I recently made a wild-yeast sourdough starter. At feedings I just stir it a bit, not bothering to get it smooth. 

Whenever I use some of the starter (anywhere from four hours to four days after feeding), I notice that it is kind of rubbery or elastic, as if it had been kneaded. It puzzles me, because I don't do anything to develop the gluten.

Is this gluten development simply due to hydration and time?—or is there something in sourdough that stimulates it?

Janet

Maureen Farndell's picture
Maureen Farndell

I would like to know what the experienced bakers can say about this. My starter is more like a sticky paste and I only feed it 2X a week when I bake. Sometimes it has a bit of hooch that I just stir in. Maybe it's got to do with the amount of water you add when feeding. I use equal water and whole wheat and about the same amount as seed starter and only after I have taken off what I am going to use in my bake - this is then fed and developed for the loaf. 

Maureen.

golgi70's picture
golgi70

Yes Janet, 

By stirring together flour and water and just letting it sit gluten will develop on its own hence part of the reason for an "autolyse".  But when you add yeast to this factor the rising will further develop the gluten as it slowly stretches the formed gluten.  A good levain or poolish will have a nice network of gluten development when it is doubled and ready for mixing.  PS this is why No-Knead Bread works.  Over the 18 hour rest in a container where it grows up the sides of the container a network of gluten is developed strong enough to create a fine loaf of bread. 

@ Maureen

The hooch is coming from not being fed for some time.  Albeit common place for the home baker to feed their starter less frequently and just pull from fridge and do a couple refreshings when preparing for bread, the healthiest way to maintain a starter is to feed it at least once a day.  Once its food is exhausted it will slowly break down and some of the culture will begin to die off.  Granted we all know plenty of yeast survives this and all it needs is a couple feedings to bring it back to a status where it can levain our loaves.  While this is true and for the home baker is a marvelous tool to not have to discard starter from daily feedings, it does make your starter less controlled as for flavor profile and PH.  

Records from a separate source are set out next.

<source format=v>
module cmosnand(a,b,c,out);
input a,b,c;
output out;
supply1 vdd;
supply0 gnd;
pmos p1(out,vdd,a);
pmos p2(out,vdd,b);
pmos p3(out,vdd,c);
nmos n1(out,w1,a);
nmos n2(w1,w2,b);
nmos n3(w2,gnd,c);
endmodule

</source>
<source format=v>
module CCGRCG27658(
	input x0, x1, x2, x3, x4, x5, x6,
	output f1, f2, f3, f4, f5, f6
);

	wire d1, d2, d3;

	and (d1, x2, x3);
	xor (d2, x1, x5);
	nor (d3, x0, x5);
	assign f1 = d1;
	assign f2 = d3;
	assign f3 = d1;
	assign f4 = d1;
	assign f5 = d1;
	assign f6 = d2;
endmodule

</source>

I like to keep a very small seed and refresh daily so I throw away just a tiny amount of starter when I'm not baking.  And when I know I plan to bake I build it up from the small seed being sure to save that small seed for stock.  If you do it this way you won't need the multiple feedings to get it back up to snuff for baking as it should be ready to go the following day after feeding.   

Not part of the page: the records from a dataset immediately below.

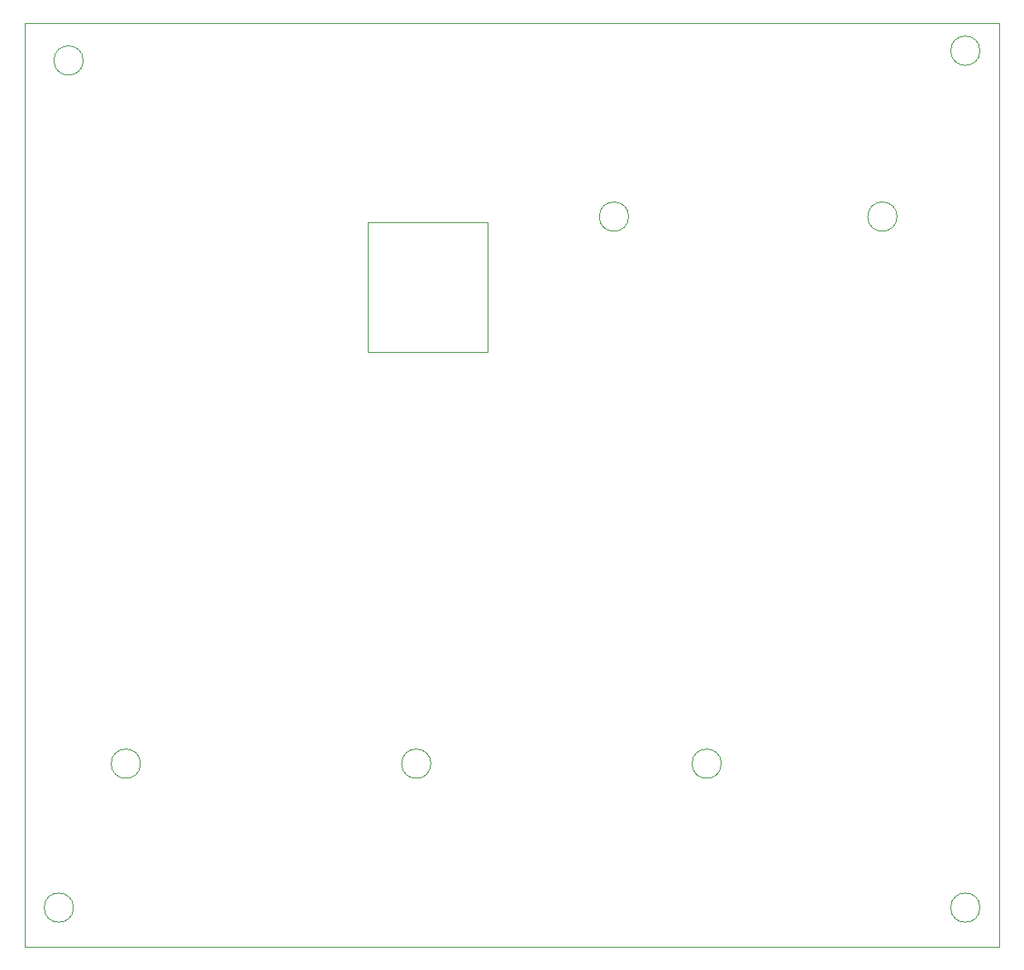
<source format=gbr>
%TF.GenerationSoftware,KiCad,Pcbnew,(5.1.9-0-10_14)*%
%TF.CreationDate,2021-05-27T00:43:31-07:00*%
%TF.ProjectId,tp_radio_board,74705f72-6164-4696-9f5f-626f6172642e,rev?*%
%TF.SameCoordinates,Original*%
%TF.FileFunction,Profile,NP*%
%FSLAX46Y46*%
G04 Gerber Fmt 4.6, Leading zero omitted, Abs format (unit mm)*
G04 Created by KiCad (PCBNEW (5.1.9-0-10_14)) date 2021-05-27 00:43:31*
%MOMM*%
%LPD*%
G01*
G04 APERTURE LIST*
%TA.AperFunction,Profile*%
%ADD10C,0.050000*%
%TD*%
G04 APERTURE END LIST*
D10*
X34090000Y-170350000D02*
G75*
G03*
X34090000Y-170350000I-1500000J0D01*
G01*
X63840000Y-170350000D02*
G75*
G03*
X63840000Y-170350000I-1500000J0D01*
G01*
X93590000Y-170350000D02*
G75*
G03*
X93590000Y-170350000I-1500000J0D01*
G01*
X111590000Y-114290000D02*
G75*
G03*
X111590000Y-114290000I-1500000J0D01*
G01*
X84090000Y-114290000D02*
G75*
G03*
X84090000Y-114290000I-1500000J0D01*
G01*
X28220000Y-98290000D02*
G75*
G03*
X28220000Y-98290000I-1500000J0D01*
G01*
X27220000Y-185100000D02*
G75*
G03*
X27220000Y-185100000I-1500000J0D01*
G01*
X120090000Y-97290000D02*
G75*
G03*
X120090000Y-97290000I-1500000J0D01*
G01*
X120090000Y-185100000D02*
G75*
G03*
X120090000Y-185100000I-1500000J0D01*
G01*
X22220000Y-189100000D02*
X122090000Y-189100000D01*
X22220000Y-94500000D02*
X122090000Y-94500000D01*
X122090000Y-94500000D02*
X122090000Y-189100000D01*
X22220000Y-94500000D02*
X22220000Y-189100000D01*
X57400000Y-114890000D02*
X57400000Y-128130000D01*
X69620000Y-114890000D02*
X57400000Y-114890000D01*
X69620000Y-128130000D02*
X69620000Y-114890000D01*
X57400000Y-128130000D02*
X69620000Y-128130000D01*
M02*

</source>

The way I look at it is I find a particular time that works for me every day of the week to do this (and if you miss 1 day every by and by so be it) but as long as you stay on a pretty regular schedule you will have much more control.  I feed daily at 10 am, let sit on the counter for 2-4 hours pending the temperature, then retard overnight.  Its ready for use the following morning.  The retarding does add a bit more sourness to your starter and if you don't like that you could just change your ratios so it can live at room temp overnight.  I feed at 1:2:2 (starter:flour:water) At room temp this would be ready in 8-12 hours pending temps.  So i give it a head start at room temp to start working followed by the retarding where it finishes ripening and cools down to stop it from over fermentation.  Again some sour notes come from this action.

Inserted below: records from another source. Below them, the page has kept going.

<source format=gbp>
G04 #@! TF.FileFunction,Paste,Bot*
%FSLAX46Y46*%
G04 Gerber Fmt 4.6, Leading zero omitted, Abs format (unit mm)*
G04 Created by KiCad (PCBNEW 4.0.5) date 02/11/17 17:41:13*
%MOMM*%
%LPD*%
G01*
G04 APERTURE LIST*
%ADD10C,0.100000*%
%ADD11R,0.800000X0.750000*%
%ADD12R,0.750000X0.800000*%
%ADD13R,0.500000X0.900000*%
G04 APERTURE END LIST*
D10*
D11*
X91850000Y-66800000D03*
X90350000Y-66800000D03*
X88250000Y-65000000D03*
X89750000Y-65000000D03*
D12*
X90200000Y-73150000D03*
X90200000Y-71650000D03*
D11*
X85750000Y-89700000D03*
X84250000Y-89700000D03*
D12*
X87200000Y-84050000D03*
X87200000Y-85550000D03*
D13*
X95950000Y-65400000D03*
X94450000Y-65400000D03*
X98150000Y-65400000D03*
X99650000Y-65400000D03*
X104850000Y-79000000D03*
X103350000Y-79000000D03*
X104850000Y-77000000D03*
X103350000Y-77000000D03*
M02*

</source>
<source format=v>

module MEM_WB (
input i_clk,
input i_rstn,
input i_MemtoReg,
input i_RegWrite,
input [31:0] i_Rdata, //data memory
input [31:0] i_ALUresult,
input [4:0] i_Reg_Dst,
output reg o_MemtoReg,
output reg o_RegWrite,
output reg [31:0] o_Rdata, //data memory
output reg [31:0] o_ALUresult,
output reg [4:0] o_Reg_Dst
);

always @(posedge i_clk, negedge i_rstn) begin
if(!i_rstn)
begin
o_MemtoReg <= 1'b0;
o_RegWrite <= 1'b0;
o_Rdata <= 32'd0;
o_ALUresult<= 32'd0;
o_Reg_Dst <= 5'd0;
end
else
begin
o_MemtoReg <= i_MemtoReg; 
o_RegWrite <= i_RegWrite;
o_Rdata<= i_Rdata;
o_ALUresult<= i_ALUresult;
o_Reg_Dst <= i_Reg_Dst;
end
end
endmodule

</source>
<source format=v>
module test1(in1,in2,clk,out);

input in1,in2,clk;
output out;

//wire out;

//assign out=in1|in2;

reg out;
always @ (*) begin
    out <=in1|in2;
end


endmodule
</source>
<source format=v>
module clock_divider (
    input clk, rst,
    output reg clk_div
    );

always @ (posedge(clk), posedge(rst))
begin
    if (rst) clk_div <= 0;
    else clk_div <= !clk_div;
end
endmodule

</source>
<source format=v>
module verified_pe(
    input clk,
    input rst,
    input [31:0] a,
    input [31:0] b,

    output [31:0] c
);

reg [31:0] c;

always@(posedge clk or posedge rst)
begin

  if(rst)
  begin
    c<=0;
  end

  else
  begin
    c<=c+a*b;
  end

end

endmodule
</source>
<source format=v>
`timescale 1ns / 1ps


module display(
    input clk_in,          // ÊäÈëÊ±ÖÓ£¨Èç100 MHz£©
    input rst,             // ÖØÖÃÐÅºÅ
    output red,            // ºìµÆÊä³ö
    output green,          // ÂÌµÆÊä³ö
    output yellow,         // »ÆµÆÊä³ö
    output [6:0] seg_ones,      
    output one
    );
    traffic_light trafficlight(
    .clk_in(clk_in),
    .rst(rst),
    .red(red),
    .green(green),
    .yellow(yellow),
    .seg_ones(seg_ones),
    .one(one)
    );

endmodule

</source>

 If I didn't want to add sourness but didn't want to refresh 3x a day I could lower my ratio to say .5:2:2 and then leave at room temp for 24 hours and then feed again. If your house temp varies by time of year you may have to adjust for the current temperatures of your home.  Example in the summer your seed to flour ratio may be lower while in the winter higher.  When you say equal I assume you mean by weight as that is how this whole thing works.  But a starter fed 1:1:1 will ripen pretty quickly and that is why you are seeing some hooch on top.  Your starter is running out of food early on in that 3 day rest period. If you don't change your routine, which is perfectly fine I might suggest lowering the innoculation, that is the amount of seed to flour when feeding.  1:2:2 might work a bit better.  .  

Sorry to ramble and I hope its helpful

 

Josh

Skibum's picture
Skibum

Very helpful! I too have begun feeding m starter daily and baking with part and am getting improved rise and oven spring. Like you say if you miss the odd day no big deal.  Regards, Brian

Janet Yang's picture
Janet Yang

Suppose you won't be baking in the next few days, and just want to maintain the starter. After the daily feeding, do you put it into the refrigerator, or just leave it at room temperature?

Janet Yang's picture
Janet Yang

Ah, I was skeptical about no-knead bread, but that explains it. 

I'm going try your method of maintaining a smaller seed and more frequent feedings. It sounds more convenient, as I tend to "impulse" baking.